For whatever reason, Jose Mourinho doesn't seem to fancy the Belgian striker, and that stance was made abundantly clear with his public pursuit of Wayne Rooney, and later, the free transfer signing of Samuel Eto'o.
Three games in to the new 2013/14 campaign, and Lukaku is the only one of Mourinho's three central striker options - the other two being Fernando Torres and Demba Ba - not to be handed a Premier League start.
After Torres was selected for the opening day victory against Hull City, and Ba included against Aston Villa, the Portuguese tactician opted not to pick any recognised striker in his starting XI for Monday night's clash against Manchester United, instead selecting Andre Schurrle to lead the line for the Blues at Old Trafford.
The goalless draw was, perhaps then, the best result that the unambitious Chelsea line-up could have hoped for, in the home of the reigning Premier League champions, as Lukaku was left as a frustrated spectator, restricted to the away bench for the entire 90 minutes.
Eto'o's arrival in west London represents another setback for the 20-year-old, who has been brought back down to earth with a thud, following his standout campaign on loan at West Bromwich Albion in 2012/13, and an impressive showing during pre-season, where he scored four goals in just 121 minutes of playing time.
Whilst at The Hawthorns, Lukaku scored 17 goals in just 20 Premier League starts last season, the best return of any teenager in the Premier League since Michael Owen for Liverpool in 1998/99.
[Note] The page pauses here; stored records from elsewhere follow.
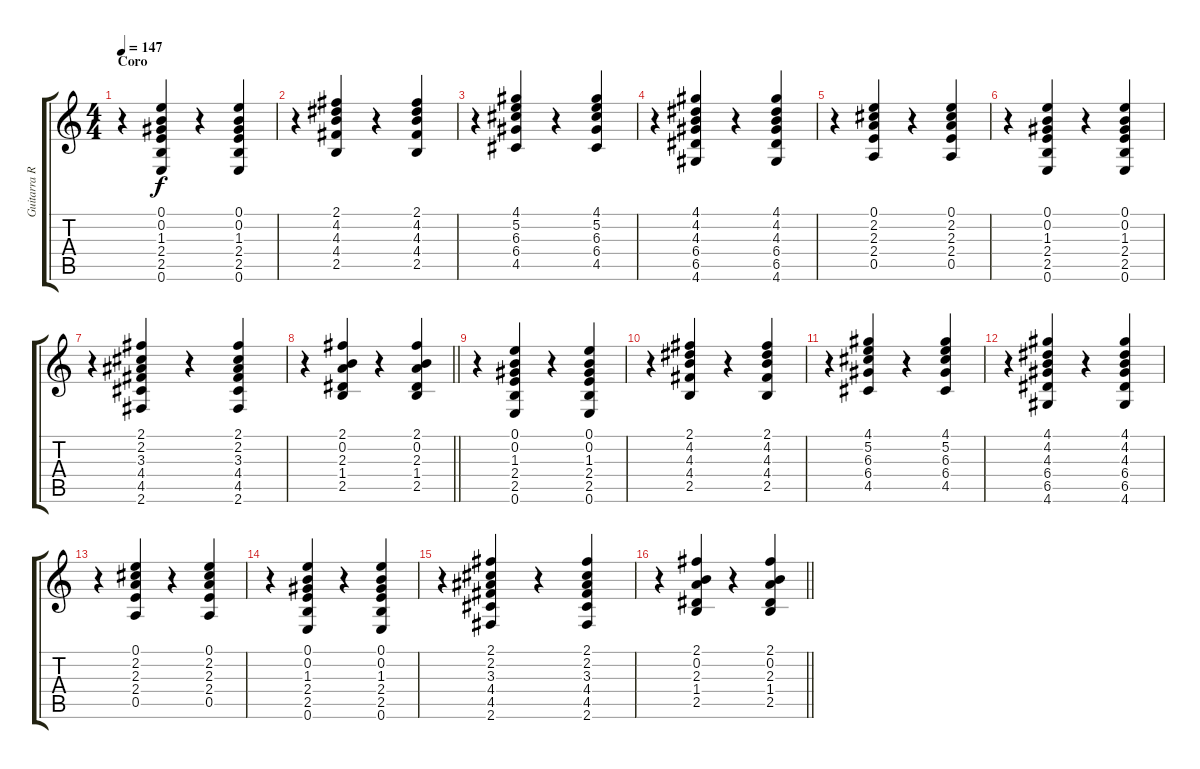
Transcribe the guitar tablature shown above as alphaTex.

\track ("Guitarra Ritmica" "Guitarra R") {instrument electricguitarclean}
\staff {score tabs}
\tuning (E4 B3 G3 D3 A2 E2) {hide}
\ts (4 4)
\section ("" "Coro")
\tempo 147
\clef g2
\ks c
r.4{dy f} (0.1 0.2 1.3 2.4 2.5 0.6).4 r.4 (0.1 0.2 1.3 2.4 2.5 0.6).4 |
r.4 (2.1 4.2 4.3 4.4 2.5).4 r.4 (2.1 4.2 4.3 4.4 2.5).4 |
r.4 (4.1 5.2 6.3 6.4 4.5).4 r.4 (4.1 5.2 6.3 6.4 4.5).4 |
r.4 (4.1 4.2 4.3 6.4 6.5 4.6).4 r.4 (4.1 4.2 4.3 6.4 6.5 4.6).4 |
r.4 (0.1 2.2 2.3 2.4 0.5).4 r.4 (0.1 2.2 2.3 2.4 0.5).4 |
r.4 (0.1 0.2 1.3 2.4 2.5 0.6).4 r.4 (0.1 0.2 1.3 2.4 2.5 0.6).4 |
r.4 (2.1 2.2 3.3 4.4 4.5 2.6).4 r.4 (2.1 2.2 3.3 4.4 4.5 2.6).4 |
\barLineRight lightlight
r.4 (2.1 0.2 2.3 1.4 2.5).4 r.4 (2.1 0.2 2.3 1.4 2.5).4 |
\section ("" "")
r.4 (0.1 0.2 1.3 2.4 2.5 0.6).4 r.4 (0.1 0.2 1.3 2.4 2.5 0.6).4 |
r.4 (2.1 4.2 4.3 4.4 2.5).4 r.4 (2.1 4.2 4.3 4.4 2.5).4 |
r.4 (4.1 5.2 6.3 6.4 4.5).4 r.4 (4.1 5.2 6.3 6.4 4.5).4 |
r.4 (4.1 4.2 4.3 6.4 6.5 4.6).4 r.4 (4.1 4.2 4.3 6.4 6.5 4.6).4 |
r.4 (0.1 2.2 2.3 2.4 0.5).4 r.4 (0.1 2.2 2.3 2.4 0.5).4 |
r.4 (0.1 0.2 1.3 2.4 2.5 0.6).4 r.4 (0.1 0.2 1.3 2.4 2.5 0.6).4 |
r.4 (2.1 2.2 3.3 4.4 4.5 2.6).4 r.4 (2.1 2.2 3.3 4.4 4.5 2.6).4 |
\barLineRight lightlight
r.4 (2.1 0.2 2.3 1.4 2.5).4 r.4 (2.1 0.2 2.3 1.4 2.5).4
His red-hot run of form showed no signs of slowing down, until he was once again forced to settle for a place on the periphery of the Chelsea first-team squad, just like he was under Andre Villas-Boas in his first season in England, following an initial £10million move from Anderlecht in August 2011.
Despite making a positive impact in both substitute appearances he has made in the Premier League this season - particularly in the 2-1 victory against Aston Villa - early signs suggest that Mourinho does not have faith in Lukaku to lead his line on a regular basis.
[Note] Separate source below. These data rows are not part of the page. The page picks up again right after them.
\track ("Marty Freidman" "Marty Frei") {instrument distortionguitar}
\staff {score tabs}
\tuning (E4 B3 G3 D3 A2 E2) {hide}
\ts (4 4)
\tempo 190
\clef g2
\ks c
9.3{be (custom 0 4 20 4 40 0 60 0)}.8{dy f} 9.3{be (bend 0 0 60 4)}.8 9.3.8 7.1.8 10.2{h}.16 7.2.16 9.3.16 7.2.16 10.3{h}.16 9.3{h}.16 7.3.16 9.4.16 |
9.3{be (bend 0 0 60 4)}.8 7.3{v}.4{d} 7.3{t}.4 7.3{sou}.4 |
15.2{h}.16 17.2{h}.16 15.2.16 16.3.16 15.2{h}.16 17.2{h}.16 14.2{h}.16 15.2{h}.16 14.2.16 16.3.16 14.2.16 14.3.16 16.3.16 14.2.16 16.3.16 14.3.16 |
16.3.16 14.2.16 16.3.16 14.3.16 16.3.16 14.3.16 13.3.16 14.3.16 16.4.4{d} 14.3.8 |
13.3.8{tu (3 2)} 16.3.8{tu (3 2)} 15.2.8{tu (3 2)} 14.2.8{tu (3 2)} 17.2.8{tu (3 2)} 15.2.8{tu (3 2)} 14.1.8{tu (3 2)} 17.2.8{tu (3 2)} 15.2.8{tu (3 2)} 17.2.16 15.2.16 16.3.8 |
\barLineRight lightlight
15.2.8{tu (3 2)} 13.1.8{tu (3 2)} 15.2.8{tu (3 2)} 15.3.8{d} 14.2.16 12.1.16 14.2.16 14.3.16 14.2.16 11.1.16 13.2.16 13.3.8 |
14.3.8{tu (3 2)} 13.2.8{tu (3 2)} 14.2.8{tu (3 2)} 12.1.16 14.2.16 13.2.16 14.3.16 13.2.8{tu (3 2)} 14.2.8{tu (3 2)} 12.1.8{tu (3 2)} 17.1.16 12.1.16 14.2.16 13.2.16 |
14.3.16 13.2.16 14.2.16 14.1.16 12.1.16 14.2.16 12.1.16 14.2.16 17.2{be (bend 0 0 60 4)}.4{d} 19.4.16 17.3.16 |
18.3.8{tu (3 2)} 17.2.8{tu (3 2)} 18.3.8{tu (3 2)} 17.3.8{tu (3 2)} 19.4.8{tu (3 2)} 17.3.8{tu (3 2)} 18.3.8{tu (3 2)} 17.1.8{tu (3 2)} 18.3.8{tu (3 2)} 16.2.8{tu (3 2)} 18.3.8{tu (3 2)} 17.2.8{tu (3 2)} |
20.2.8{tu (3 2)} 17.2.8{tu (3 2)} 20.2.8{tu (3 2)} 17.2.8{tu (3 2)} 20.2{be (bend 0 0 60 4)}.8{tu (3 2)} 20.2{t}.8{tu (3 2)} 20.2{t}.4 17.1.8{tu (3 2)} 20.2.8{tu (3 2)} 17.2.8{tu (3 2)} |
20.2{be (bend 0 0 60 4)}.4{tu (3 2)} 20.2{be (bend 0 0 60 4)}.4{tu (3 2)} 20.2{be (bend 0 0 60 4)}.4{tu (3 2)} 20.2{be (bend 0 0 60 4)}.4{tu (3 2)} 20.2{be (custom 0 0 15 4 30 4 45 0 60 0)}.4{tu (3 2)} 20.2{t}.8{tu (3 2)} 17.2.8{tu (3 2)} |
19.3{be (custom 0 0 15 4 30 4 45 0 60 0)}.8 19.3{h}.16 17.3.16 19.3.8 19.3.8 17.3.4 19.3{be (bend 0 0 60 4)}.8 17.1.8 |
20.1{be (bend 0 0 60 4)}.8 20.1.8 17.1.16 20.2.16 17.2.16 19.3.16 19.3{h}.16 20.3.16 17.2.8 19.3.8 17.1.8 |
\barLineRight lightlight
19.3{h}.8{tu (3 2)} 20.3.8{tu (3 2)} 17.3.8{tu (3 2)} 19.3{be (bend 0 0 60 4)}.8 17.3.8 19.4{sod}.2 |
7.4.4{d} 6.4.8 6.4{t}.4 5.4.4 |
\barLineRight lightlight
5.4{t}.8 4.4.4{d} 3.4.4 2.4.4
In the aftermath of the Villa game, and with Chelsea's ongoing pursuit of a new striker the hot topic of conversation, Mourinho was asked if he would consider signing Lukaku's international team-mate Christian Benteke, after the Belgian had turned in another impressive performance, and notched his third Premier League goal of the season in only his second game.
Mourinho's response was short and succinct. He paid tribute to Benteke after he'd bullied the Chelsea defence for much of the night, calling him an exceptional player, but only for a certain type of football.
The former Real Madrid boss intimated that he was trying to implement an altogether different style during his second stint at Chelsea. One that would not play to the strengths of Benteke.
That in itself should be cause for concern in the Lukaku camp, when you consider that he is a player in the same mould as the Villa hit man; big, physically imposing, and a good target man, who also happens to be deadly in front of goal.
With all those attributes taken into account, it becomes difficult to find reason for any manager to make a strong case for not having a player of that ilk in their team. But, that's the situation that Lukaku finds himself in at Chelsea, and it shows no sign of changing.
When any player who would walk into the majority of Premier League teams is sat warming the bench at his current club, the common call is for the individual to look for pastures new. In Lukaku's case he really should push for a Stamford Bridge exit, because, under Mourinho, he has no chance of fulfilling his potential.